While my day-to-day involved all of the above (and more), this case study deep-dives into a specific, initiative where data integrity, cross-functional deadlock, and product strategy collided: overhauling the “Meeting Join Success” OKR.
The Challenge: Leadership was operating on a product metric that miscategorized and mischaracterized normal user behavior as failures, leading to a strategic proposal to remove critical pre-join features.
My Role: Research lead partnering directly with Data Science, Product Management, and Engineering
The Outcome: Blocked a high-risk UX deletion, re-framed the core telemetry metrics, and established new behavioral bucketing systems which fundamentally changed how our team measured “success”.
The Friction: Telemetry vs. Human Behavior
The team was focused on a single OKR which had caught the attention of our leadership: reducing drop-off in the join flow. Data analysis showed a screen where drop-off was most likely.
Because the organization was looking purely at this quantitative drop-off, the prevailing logic was, “delete that screen, shorten the funnel, fix the metric”.
But this is a classic misinterpretation of usage data, assuming a causal relationship. I stepped in to argue that this data told us what was happening, but not why.
Triangulating the “why” with a mixed-methods approach and collaboration
I leveraged previous qualitative research I’d conducted, along with auditing the data pipeline with our Data Science team to build the case that the approach of, “Just delete that screen. They can’t drop-off there if it isn’t there.” was: likely flawed, high-risk, and was full of miscoding things as “failures” that weren’t. I then conducted targeted research which revealed both that:
These drop-offs weren’t a problem for users nor the business
That this step in the flow was high-value to users and removing it would actually cause the very UX and satisfaction issue the business was trying to avoid.

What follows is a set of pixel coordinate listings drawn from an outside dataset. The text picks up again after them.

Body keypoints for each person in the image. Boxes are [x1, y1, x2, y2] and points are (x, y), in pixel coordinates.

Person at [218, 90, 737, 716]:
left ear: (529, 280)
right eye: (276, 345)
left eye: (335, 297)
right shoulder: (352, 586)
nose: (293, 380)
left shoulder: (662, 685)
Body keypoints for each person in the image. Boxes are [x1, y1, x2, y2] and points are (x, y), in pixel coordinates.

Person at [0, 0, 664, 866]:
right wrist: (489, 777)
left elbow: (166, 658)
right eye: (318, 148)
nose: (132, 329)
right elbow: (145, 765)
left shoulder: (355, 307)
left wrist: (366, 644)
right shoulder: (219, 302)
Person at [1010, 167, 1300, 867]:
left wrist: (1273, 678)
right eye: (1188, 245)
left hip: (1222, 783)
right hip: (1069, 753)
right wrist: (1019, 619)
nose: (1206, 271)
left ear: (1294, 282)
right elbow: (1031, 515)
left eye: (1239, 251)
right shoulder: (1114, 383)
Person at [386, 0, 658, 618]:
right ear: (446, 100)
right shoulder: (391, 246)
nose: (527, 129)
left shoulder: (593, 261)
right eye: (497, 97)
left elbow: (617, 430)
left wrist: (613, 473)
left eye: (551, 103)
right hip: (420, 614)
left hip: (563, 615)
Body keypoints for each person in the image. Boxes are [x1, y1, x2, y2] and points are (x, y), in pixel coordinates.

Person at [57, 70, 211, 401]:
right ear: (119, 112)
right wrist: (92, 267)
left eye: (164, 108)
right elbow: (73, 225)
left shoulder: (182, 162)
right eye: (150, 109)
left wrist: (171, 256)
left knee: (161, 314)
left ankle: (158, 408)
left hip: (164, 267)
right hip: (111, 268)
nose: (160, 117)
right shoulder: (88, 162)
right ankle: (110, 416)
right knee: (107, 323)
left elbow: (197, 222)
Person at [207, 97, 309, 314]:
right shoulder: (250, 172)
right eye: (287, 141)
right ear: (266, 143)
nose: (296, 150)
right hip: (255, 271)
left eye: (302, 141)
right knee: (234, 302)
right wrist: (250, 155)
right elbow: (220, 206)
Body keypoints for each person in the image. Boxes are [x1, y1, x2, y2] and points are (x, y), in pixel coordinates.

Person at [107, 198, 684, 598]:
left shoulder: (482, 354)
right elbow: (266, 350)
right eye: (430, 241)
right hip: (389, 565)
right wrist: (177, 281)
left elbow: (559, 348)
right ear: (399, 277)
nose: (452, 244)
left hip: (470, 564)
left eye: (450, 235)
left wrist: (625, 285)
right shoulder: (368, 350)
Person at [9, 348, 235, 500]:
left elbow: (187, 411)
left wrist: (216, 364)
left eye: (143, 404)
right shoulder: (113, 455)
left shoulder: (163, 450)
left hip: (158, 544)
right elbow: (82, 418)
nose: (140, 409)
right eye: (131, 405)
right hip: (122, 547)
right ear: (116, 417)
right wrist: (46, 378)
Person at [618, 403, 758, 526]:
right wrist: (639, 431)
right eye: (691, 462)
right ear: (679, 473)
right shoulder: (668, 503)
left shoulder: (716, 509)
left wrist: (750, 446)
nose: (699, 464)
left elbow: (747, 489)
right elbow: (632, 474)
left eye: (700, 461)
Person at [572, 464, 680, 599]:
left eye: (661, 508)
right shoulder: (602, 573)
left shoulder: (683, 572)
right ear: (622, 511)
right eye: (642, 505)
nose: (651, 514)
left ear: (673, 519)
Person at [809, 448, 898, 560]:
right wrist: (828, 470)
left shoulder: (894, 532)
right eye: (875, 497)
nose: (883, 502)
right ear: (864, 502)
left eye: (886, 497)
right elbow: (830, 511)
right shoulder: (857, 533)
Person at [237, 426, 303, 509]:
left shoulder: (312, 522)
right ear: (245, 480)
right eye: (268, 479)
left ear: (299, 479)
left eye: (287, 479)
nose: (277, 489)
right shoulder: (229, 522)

It wouldn’t stop the drop-off; it’d just move it to another step. Because this drop-off behavior wasn’t a problem for anyone other than our metric; we were chasing a number that wasn’t reflecting a real user problem/need and wouldn’t achive our business goals.
Creating a metric that maps to our user’s reality
Ultimately, we re-designed our internal OKR based on this work from a rather crude model to a more nuanced approach; which still allowed us to track potential issues while also accepting that this natural user behavior wasn’t “bad”. Such as the two following buckets:
Corrected success: users who return and join successfully within a threshold (previously coded as failures)

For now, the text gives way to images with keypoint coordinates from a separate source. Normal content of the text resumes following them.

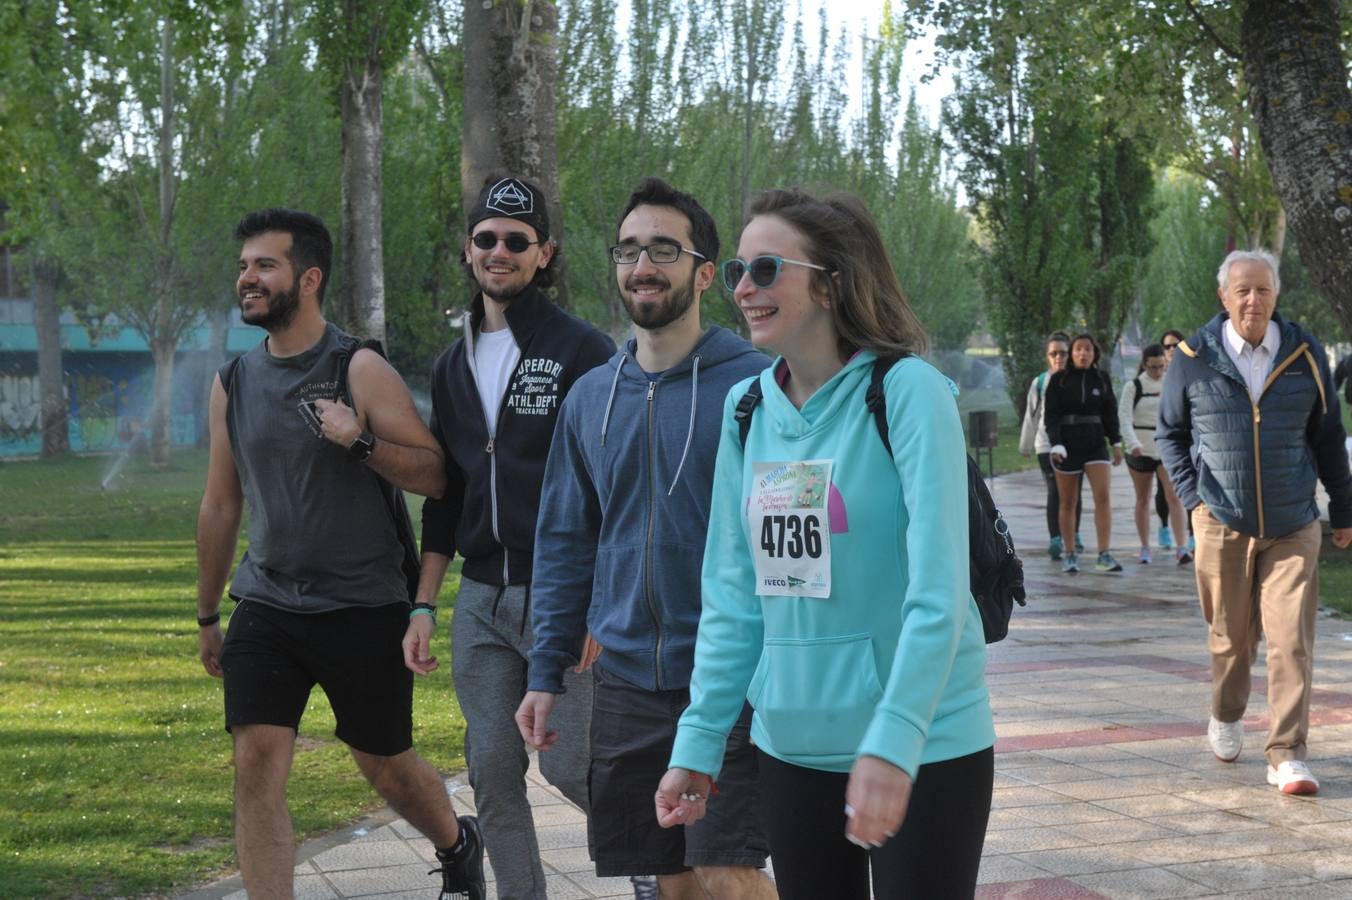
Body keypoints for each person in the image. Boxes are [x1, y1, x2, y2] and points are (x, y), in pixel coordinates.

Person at [657, 188, 995, 899]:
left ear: (831, 282)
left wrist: (895, 737)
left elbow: (939, 593)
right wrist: (700, 740)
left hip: (926, 744)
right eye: (737, 272)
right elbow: (732, 595)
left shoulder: (908, 393)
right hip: (793, 748)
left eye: (768, 267)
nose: (744, 288)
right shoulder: (746, 409)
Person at [195, 209, 483, 899]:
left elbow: (437, 476)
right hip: (266, 602)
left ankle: (456, 842)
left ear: (310, 277)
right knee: (256, 762)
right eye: (244, 266)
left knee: (384, 764)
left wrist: (360, 441)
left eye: (264, 265)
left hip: (363, 605)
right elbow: (220, 505)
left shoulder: (359, 366)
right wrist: (207, 614)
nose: (248, 278)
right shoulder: (233, 381)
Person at [516, 178, 774, 899]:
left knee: (728, 866)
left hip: (732, 676)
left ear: (703, 273)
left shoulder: (756, 389)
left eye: (664, 249)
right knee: (667, 878)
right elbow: (565, 541)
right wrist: (545, 672)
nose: (642, 266)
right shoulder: (591, 397)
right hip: (628, 680)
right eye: (628, 250)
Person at [402, 176, 614, 900]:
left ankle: (667, 868)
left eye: (516, 241)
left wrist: (594, 604)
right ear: (469, 251)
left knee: (571, 766)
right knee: (492, 768)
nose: (499, 251)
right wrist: (424, 606)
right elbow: (446, 494)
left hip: (562, 595)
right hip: (483, 600)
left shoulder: (583, 350)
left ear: (543, 253)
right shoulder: (451, 361)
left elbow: (613, 487)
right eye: (486, 239)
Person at [1157, 249, 1352, 795]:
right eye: (1242, 290)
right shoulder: (1194, 356)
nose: (1252, 300)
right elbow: (1169, 432)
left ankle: (1287, 752)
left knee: (1291, 640)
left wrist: (1343, 506)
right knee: (1231, 640)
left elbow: (1329, 435)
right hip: (1220, 520)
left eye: (1262, 290)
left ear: (1276, 295)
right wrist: (1195, 498)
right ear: (1224, 297)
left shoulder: (1304, 352)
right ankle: (1226, 710)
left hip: (1293, 520)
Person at [1045, 333, 1125, 574]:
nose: (1083, 353)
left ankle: (1104, 554)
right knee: (1068, 502)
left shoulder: (1101, 379)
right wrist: (1056, 443)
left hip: (1095, 444)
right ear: (1072, 353)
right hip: (1067, 447)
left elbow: (1111, 413)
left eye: (1088, 349)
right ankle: (1070, 554)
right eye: (1078, 349)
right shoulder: (1059, 380)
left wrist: (1117, 441)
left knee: (1103, 498)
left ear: (1094, 354)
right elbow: (1051, 416)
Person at [1119, 343, 1190, 565]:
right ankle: (1145, 547)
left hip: (1166, 449)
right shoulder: (1134, 386)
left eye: (1161, 366)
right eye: (1153, 367)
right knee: (1143, 499)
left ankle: (1182, 547)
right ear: (1144, 365)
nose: (1158, 372)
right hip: (1140, 450)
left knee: (1174, 497)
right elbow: (1124, 418)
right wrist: (1133, 443)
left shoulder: (1172, 383)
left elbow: (1182, 415)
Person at [1018, 331, 1083, 559]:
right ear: (1047, 356)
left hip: (1074, 445)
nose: (1058, 357)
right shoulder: (1041, 382)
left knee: (1074, 493)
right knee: (1054, 490)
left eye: (1063, 353)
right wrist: (1026, 445)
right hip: (1046, 445)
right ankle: (1056, 538)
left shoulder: (1077, 380)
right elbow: (1031, 415)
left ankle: (1073, 534)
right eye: (1053, 353)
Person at [1155, 329, 1188, 550]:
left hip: (1187, 439)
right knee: (1163, 489)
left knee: (1184, 488)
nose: (1172, 349)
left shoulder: (1190, 370)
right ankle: (1164, 527)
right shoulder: (1156, 374)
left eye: (1176, 345)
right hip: (1162, 441)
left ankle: (1190, 534)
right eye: (1168, 346)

Exit failures: Users who enter but then leave shortly thereafter or experience a settings issues (previously coded as successes)

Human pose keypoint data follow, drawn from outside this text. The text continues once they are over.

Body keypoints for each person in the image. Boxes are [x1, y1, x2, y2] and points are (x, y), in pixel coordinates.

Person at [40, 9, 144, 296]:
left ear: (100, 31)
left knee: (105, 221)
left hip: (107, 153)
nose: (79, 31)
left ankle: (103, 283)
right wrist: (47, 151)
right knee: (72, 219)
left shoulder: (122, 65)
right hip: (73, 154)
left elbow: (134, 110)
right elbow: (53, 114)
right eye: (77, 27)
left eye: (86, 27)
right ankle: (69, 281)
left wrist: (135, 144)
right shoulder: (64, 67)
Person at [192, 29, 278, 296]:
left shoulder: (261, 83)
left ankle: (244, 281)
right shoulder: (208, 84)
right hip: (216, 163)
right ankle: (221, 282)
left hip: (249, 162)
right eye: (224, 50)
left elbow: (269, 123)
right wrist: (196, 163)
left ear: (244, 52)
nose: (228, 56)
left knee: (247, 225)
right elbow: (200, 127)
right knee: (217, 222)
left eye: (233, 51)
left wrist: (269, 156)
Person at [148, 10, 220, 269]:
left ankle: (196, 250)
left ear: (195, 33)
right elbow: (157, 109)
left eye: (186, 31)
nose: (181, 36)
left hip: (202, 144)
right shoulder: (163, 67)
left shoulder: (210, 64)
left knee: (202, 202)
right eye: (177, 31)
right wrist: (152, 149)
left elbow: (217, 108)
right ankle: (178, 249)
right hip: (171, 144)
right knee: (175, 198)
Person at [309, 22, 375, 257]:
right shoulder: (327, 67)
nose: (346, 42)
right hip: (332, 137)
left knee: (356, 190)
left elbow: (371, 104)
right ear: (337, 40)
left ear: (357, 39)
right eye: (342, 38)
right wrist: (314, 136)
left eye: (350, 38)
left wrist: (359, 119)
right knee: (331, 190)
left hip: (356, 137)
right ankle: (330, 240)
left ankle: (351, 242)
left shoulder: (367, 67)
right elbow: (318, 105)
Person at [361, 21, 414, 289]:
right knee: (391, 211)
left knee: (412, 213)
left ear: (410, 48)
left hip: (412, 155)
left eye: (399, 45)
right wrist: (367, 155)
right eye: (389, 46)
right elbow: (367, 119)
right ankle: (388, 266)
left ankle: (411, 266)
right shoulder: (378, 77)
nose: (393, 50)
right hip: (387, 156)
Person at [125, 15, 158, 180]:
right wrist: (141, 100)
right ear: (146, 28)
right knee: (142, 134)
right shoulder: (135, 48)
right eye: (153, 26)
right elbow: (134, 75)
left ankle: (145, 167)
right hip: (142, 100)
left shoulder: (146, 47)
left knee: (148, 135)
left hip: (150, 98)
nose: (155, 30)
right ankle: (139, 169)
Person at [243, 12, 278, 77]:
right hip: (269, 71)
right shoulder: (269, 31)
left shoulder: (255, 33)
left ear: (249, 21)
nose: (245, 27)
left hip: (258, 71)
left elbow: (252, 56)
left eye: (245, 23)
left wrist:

A new discovery around the social and emotional needs during meeting join
Not only did this work re-define our organizational thinking about our usage data, but my research also uncovered new opportunities for features to improve meeting join confidence and create delight. I proposed several pro-active information features based on this work which went into roadmap planning. Some of which are now live in Teams Meetings.